In fact, I’m not sure exactly what I witnessed (the movie is closer to a train wreck than anything else, hence the specificity of the verb) for the ninety minutes Green’s project (it’s not actually a movie, hence the new noun) ran through the projector. Is it a gross-out comedy? Well, it’s gross, to be sure, but it’s not funny—at all. Is it an experimental film? It’s assembled quite haphazardly, but considering that Green is a first-time director, this is most likely due to a lack of competence. Is it a return to surrealist filmmaking? It does owe more to the 1929 short "Un Chien Andalou," in which a pig’s eyeball is sliced, than it does to There’s Something About Mary or the slew of raunchy comedies that have been released since (just think of recent ones: Say It Isn’t So, Tomcats, Joe Dirt, etc., etc., ad nauseam). But still, (here’s something I never thought I’d say) it’s not absurd enough to pass as surrealism.

That’s essentially what’s missing. Green is a performance artist, not a film director or writer or actor. His work on MTV’s "The Tom Green Show" relied on improvisation. It needed the spontaneous reactions of victims. His stunts are not shocking because of what he is doing; it’s shocking because he is doing it in front of or to unknowing spectators. In Freddy, it’s all scripted, and therefore, loses the shock value. When actors are paid to take his abuse and know exactly what’s coming, it’s not funny or shocking. It’s sadistic.

What else can you say about a movie where Rip Torn is caught with his pants down and later spewed (there is no other word to describe it) with elephant semen. Or a young boy who is hurt many times and bleeds profusely. This gag doesn’t work because there is no progression to the levels of injury, so when his final boo-boo which ends the movie comes around, it’s too extreme to get a laugh.

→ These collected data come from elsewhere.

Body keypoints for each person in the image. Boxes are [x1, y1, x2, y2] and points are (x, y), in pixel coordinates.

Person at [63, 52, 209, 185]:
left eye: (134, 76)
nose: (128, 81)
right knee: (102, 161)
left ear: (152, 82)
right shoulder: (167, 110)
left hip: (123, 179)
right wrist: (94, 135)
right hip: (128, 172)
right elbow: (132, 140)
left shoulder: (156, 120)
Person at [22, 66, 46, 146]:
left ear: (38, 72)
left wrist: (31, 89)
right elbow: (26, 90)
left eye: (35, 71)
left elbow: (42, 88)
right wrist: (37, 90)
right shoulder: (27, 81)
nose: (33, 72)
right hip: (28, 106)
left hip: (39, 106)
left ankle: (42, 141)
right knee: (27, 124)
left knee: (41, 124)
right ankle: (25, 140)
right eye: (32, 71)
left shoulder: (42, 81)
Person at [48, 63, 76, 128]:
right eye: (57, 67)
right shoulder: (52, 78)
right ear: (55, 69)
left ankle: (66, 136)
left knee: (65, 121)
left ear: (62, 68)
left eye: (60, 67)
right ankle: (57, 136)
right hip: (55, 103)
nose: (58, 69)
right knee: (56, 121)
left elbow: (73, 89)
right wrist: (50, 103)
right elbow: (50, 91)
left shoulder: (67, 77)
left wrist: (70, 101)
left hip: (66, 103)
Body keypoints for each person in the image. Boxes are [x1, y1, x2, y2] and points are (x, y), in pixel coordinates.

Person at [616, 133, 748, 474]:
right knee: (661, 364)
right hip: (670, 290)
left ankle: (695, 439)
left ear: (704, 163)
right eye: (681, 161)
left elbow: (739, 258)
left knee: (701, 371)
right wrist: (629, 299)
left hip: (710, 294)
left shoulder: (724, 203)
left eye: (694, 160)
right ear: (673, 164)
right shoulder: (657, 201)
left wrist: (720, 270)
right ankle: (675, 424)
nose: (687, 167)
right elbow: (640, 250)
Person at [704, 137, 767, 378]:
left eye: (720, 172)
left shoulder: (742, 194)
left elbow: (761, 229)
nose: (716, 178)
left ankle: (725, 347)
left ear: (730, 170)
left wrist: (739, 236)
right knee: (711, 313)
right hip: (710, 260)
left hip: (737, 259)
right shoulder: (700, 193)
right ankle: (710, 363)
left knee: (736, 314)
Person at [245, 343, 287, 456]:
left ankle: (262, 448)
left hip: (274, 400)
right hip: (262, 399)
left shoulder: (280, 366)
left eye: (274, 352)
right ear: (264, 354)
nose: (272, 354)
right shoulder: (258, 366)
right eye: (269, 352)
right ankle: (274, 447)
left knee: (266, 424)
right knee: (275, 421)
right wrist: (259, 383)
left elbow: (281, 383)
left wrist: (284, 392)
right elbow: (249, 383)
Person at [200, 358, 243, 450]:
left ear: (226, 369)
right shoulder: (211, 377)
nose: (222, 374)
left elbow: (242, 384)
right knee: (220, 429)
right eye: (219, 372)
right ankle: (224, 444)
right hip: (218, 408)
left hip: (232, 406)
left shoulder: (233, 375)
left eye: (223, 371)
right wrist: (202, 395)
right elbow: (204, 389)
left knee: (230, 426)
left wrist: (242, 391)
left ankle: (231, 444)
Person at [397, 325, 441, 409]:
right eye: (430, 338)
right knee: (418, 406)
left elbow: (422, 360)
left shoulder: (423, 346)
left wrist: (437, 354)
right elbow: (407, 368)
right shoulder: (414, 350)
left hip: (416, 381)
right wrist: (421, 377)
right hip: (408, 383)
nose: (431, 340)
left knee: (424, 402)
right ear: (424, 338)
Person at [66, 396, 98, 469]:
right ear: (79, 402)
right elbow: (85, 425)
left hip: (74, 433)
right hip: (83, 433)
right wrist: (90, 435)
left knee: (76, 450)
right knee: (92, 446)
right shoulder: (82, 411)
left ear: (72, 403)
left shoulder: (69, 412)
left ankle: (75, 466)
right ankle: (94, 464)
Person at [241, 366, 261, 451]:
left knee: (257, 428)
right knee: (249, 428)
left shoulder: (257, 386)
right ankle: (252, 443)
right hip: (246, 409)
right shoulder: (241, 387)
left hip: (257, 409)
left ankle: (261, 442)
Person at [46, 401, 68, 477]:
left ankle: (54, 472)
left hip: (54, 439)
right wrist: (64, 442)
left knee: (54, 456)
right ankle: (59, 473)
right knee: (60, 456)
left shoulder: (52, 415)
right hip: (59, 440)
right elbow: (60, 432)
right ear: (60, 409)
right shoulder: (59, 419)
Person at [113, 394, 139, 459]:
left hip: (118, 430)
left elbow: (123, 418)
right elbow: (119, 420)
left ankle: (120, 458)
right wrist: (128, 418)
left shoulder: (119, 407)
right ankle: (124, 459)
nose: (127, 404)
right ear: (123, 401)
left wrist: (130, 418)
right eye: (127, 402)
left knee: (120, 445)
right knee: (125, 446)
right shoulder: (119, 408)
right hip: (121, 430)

Also, it’s not set up well enough. Actually, none of the gags are set up properly. Within ten minutes of the opening, Green has randomly pulled over to the side of the road to help guarantee the procreation of a horse. Same goes with the scene where Green slits open a deer’s carcass and wears it. Once again, not funny because the set up was lame (someone tells him to "get inside the animals" to understand them more and hence draw them better), and it’s conclusion, despite what Green’s character says, is expected. I did enjoy the look an owl gives him, though.

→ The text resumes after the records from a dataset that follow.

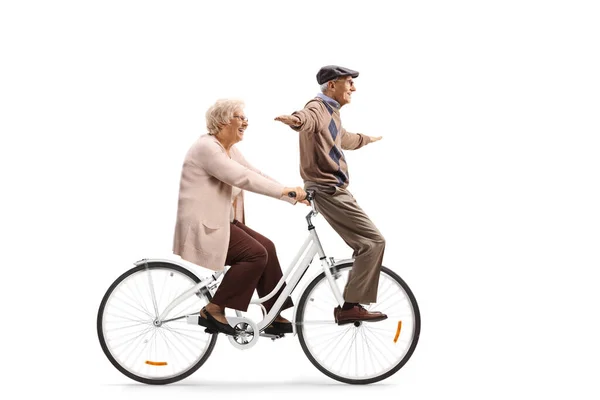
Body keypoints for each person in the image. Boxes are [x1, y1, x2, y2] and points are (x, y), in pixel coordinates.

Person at [173, 98, 307, 335]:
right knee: (254, 254)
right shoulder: (207, 148)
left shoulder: (229, 149)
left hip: (221, 222)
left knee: (268, 246)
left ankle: (273, 313)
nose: (246, 122)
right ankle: (213, 309)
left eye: (246, 118)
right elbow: (240, 177)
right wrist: (284, 192)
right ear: (224, 121)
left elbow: (253, 173)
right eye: (240, 117)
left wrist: (291, 194)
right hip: (203, 226)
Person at [275, 65, 388, 325]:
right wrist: (295, 120)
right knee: (373, 242)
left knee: (369, 243)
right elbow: (307, 118)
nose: (354, 88)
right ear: (332, 85)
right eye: (349, 82)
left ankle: (351, 303)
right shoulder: (317, 107)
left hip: (332, 189)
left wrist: (367, 139)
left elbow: (343, 138)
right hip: (328, 190)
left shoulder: (331, 112)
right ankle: (351, 306)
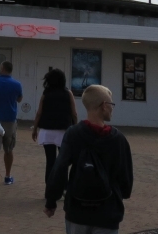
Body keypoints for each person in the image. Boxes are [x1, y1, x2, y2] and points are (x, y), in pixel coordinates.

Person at [44, 85, 133, 234]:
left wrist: (51, 200)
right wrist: (122, 194)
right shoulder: (118, 139)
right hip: (107, 212)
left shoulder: (73, 134)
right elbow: (126, 178)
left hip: (77, 210)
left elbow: (59, 168)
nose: (112, 108)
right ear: (104, 106)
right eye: (111, 104)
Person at [32, 67, 78, 184]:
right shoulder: (68, 93)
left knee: (50, 161)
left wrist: (35, 128)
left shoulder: (46, 94)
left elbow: (39, 113)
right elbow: (74, 113)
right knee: (63, 161)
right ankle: (64, 187)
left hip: (47, 131)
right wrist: (76, 128)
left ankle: (49, 188)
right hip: (63, 131)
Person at [0, 60, 23, 188]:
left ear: (2, 68)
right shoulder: (17, 84)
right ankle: (7, 176)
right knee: (9, 149)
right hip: (10, 120)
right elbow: (19, 99)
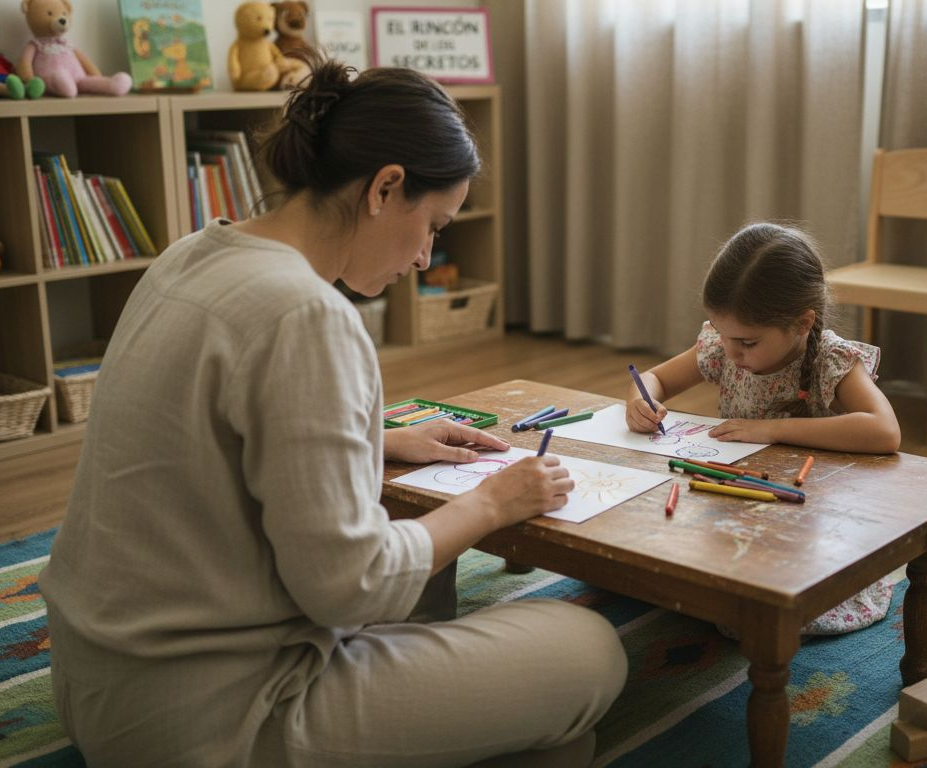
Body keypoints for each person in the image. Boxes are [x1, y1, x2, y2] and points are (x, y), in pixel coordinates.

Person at [38, 57, 626, 768]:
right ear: (385, 187)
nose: (424, 256)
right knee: (590, 653)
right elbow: (351, 589)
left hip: (93, 682)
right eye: (433, 225)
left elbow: (202, 438)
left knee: (536, 716)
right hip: (212, 720)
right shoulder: (308, 314)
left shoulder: (194, 254)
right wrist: (492, 504)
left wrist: (374, 440)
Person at [625, 222, 901, 635]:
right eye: (722, 334)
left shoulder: (830, 358)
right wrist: (639, 400)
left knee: (754, 616)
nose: (732, 351)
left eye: (748, 343)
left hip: (803, 515)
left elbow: (884, 431)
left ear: (803, 322)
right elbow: (654, 378)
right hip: (733, 498)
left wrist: (771, 429)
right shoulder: (725, 344)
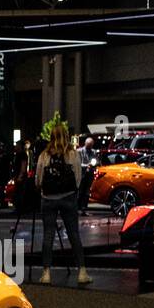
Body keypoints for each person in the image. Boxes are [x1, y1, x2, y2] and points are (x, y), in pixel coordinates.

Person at [35, 123, 90, 286]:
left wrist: (43, 190)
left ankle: (46, 273)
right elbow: (78, 178)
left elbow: (38, 180)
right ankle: (81, 272)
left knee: (48, 235)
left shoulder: (44, 155)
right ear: (66, 136)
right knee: (73, 234)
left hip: (48, 199)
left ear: (50, 137)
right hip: (68, 198)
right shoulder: (72, 154)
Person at [76, 136, 97, 213]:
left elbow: (96, 161)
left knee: (87, 192)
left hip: (89, 175)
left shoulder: (93, 152)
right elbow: (77, 163)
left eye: (91, 146)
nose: (89, 147)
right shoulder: (79, 151)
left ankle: (84, 208)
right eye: (88, 145)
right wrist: (87, 165)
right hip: (81, 174)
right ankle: (78, 208)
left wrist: (93, 165)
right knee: (80, 191)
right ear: (85, 144)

If you still care, the plot involves Gord Brody’s (Green) quest to be himself in the face of an emotionally constipated and psychologically abusive father (Torn). He wants to become a cartoon animator, but his dad just wants him to get a job and get out of his basement. Somewhere along the line, Gord meets Betty (Marisa Coughlan, who will never find legitimate work again), whose legs are paralyzed and thoroughly enjoys a good bamboo-cane leg-whipping. Oh, she also has an oral fixation which really just makes things worse and her character as far away from being funny as she could possibly be. And when it comes to the question of whether or not Freddy got fingered, the movie manages to take a jackhammer to rock bottom to make light of child molestation.

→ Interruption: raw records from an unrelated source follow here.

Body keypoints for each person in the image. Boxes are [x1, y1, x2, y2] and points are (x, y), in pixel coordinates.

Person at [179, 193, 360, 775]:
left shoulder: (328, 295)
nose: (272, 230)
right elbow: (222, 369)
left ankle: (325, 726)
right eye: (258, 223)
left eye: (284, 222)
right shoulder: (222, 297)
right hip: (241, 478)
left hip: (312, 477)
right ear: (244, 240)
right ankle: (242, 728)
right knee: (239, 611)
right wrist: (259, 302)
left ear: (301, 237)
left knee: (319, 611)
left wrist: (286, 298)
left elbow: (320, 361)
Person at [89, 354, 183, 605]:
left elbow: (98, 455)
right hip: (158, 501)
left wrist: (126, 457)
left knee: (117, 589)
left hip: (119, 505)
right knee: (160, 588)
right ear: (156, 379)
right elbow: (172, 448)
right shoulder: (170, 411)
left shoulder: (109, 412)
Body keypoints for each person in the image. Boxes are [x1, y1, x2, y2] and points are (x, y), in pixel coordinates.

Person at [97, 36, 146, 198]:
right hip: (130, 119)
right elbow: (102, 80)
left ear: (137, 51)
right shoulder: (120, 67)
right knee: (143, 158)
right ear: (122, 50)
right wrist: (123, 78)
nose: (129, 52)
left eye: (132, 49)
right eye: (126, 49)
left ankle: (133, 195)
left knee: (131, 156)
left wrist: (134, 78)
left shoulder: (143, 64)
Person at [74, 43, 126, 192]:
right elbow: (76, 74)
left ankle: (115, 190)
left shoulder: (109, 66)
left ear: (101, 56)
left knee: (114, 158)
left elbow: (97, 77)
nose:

The one thing that works is the undertone of rage that Green must feel towards his father (if you’ve seen "The Tom Green Show," you may be aware that his parents are the butt of some very risqué jokes that truly come from a painful place). It’s something true, and that’s where all great comedy comes from. Now, if he had just stayed focused on that, we may have had something.

You either get Tom Green, or you don’t. I do, but the things that make him funny are not present here. In one of his shows, Green started rumors that he and Monica Lewinsky (remember her?) were an item. It was a pitch perfect "happening" with a clever conclusion. I have a feeling that Freddy Got Fingered is the beginning of a larger joke whose punchline will be revealed soon enough. However the movie itself is just that—a joke.

Note: I was not accurate when I said there was nothing completely absurd about this movie. The R-rating it received is insulting. I must thank Green for finally revealing the complete lack of reasoning behind the MPAA’s rating system and also for killing off the gross-out comedy genre. There is no way a movie could surpass anything seen in Freddy, and if one somehow does find a way to do this, God help us all.